In exhibits such as Spank the Monkey the question always arises whether the commercial aspect can be separated from the artwork? I guess the answer would depend upon where you draw the fine lines between art for art sake and commercial art.

 


http://www.balticmill.com/whatsOn/present/ExhibitionDetail.php?exhibID=53

 

responses:

tonya - I understand your point, but, isn’t there something to be said for embracing the commercial side of art – i.e. illustration and graphic design within the real world? With a lot of these artists there is an idea of taking art outside the gallery, or at least not limiting it to the framing confines of the art institution.
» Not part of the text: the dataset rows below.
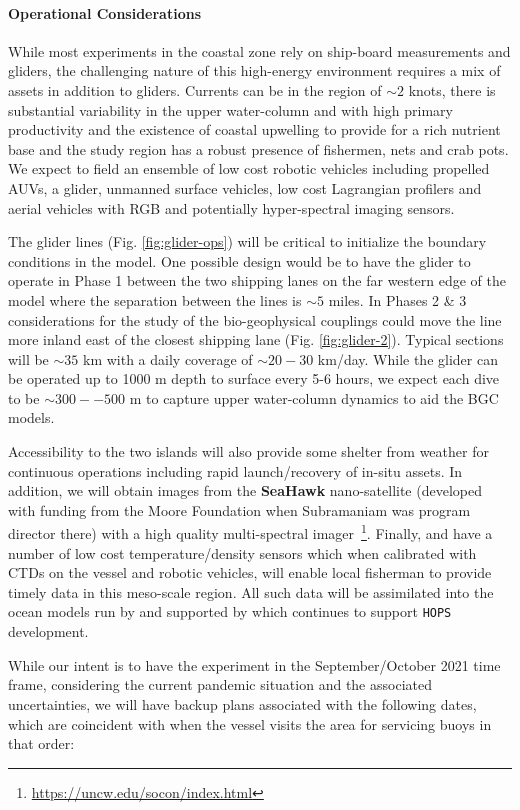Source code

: \paragraph{Operational Considerations} While most experiments in the
coastal zone rely on ship-board measurements and gliders, the
challenging nature of this high-energy environment requires a mix of
assets in addition to gliders. Currents can be in the region of
$\sim 2$ knots, there is substantial variability in the upper
water-column and with high primary productivity and the existence of
coastal upwelling to provide for a rich nutrient base and the study
region has a robust presence of fishermen, nets and crab pots. We
expect to field an ensemble of low cost robotic vehicles including
propelled AUVs, a glider, unmanned surface vehicles, low cost
Lagrangian profilers and aerial vehicles with RGB and potentially
hyper-spectral imaging sensors. 

The glider lines (Fig. \ref{fig:glider-ops}) will be critical to
initialize the boundary conditions in the model. One possible design
would be to have the glider to operate in Phase 1 between the two
shipping lanes on the far western edge of the model where the
separation between the lines is $\sim 5$ miles. In Phases 2 \& 3
considerations for the study of the bio-geophysical couplings could
move the line more inland east of the closest shipping lane
(Fig. \ref{fig:glider-2}). Typical sections will be $\sim 35$ km with
a daily coverage of $\sim 20-30$ km/day. While the glider can be
operated up to 1000 m depth to surface every 5-6 hours, we expect each
dive to be $\sim 300--500$ m to capture upper water-column dynamics to
aid the BGC models. 

Accessibility to the two islands will also provide some shelter from
weather for continuous operations including rapid launch/recovery of
in-situ assets. In addition, we will obtain images from the
\textbf{SeaHawk} nano-satellite (developed with funding from the Moore
Foundation when Subramaniam was program director there) with a high
quality multi-spectral
imager~\footnote{\url{https://uncw.edu/socon/index.html}}. Finally,
\univ and \inst have a number of low cost temperature/density sensors
which when calibrated with CTDs on the vessel and robotic vehicles,
will enable local fisherman to provide timely data in this meso-scale
region. All such data will be assimilated into the ocean models run by
\inst and supported by \mit which continues to support \texttt{HOPS}
development.

While our intent is to have the experiment in the September/October 2021
time frame, considering the current pandemic situation and the
associated uncertainties, we will have backup plans associated with the
following dates, which are coincident with when the \inst vessel visits
the \naz area for servicing buoys in that order:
There instead seems to be an interest in the intersection between art, pop culture, and consumerism. It’s the new pop art, except instead of bringing commercialism into the museum, they are bringing art to the everyday – like Keith Harring did in the 1980s with his Pop Shop. I don’t think that it would be proper to ignore this element of these artists’ work. I agree that the PlayStation seems a bit out of place (although I would like to see what Kozyndan did for them). I think that in this day of late capitalist economy and age of easy accessibility, there is a good deal of attention paid to design – be it good design or just something interesting or unique. Therefore, when such artists as Kozyndan or Murakami produce commercial work, why not put it on display?

 

rea - I agree with your point that commercialization is just as much as part of art and to touch upon Keith Harring, Baltic was running another exhibit at the same time displaying his earlier drawings. This connection obviously ties in all that he was trying to do with Pop Shop and its influence on the later generation shown in Spank the Monkey. What I disagree with the exhibit (and maybe didn't explain well) was the intention behind Baltic putting an exhibit like this up. Rather than embrace the two aspects (art and merchandise), Baltic seemed to be focusing on only the merchandising aspects. Whether this was to attract a younger audience, increase vistor numbers or show people that they can have groovy but cheap affordable art, I don't know but I believe this type of work should be embraced first as an art and secondly as a commercial means.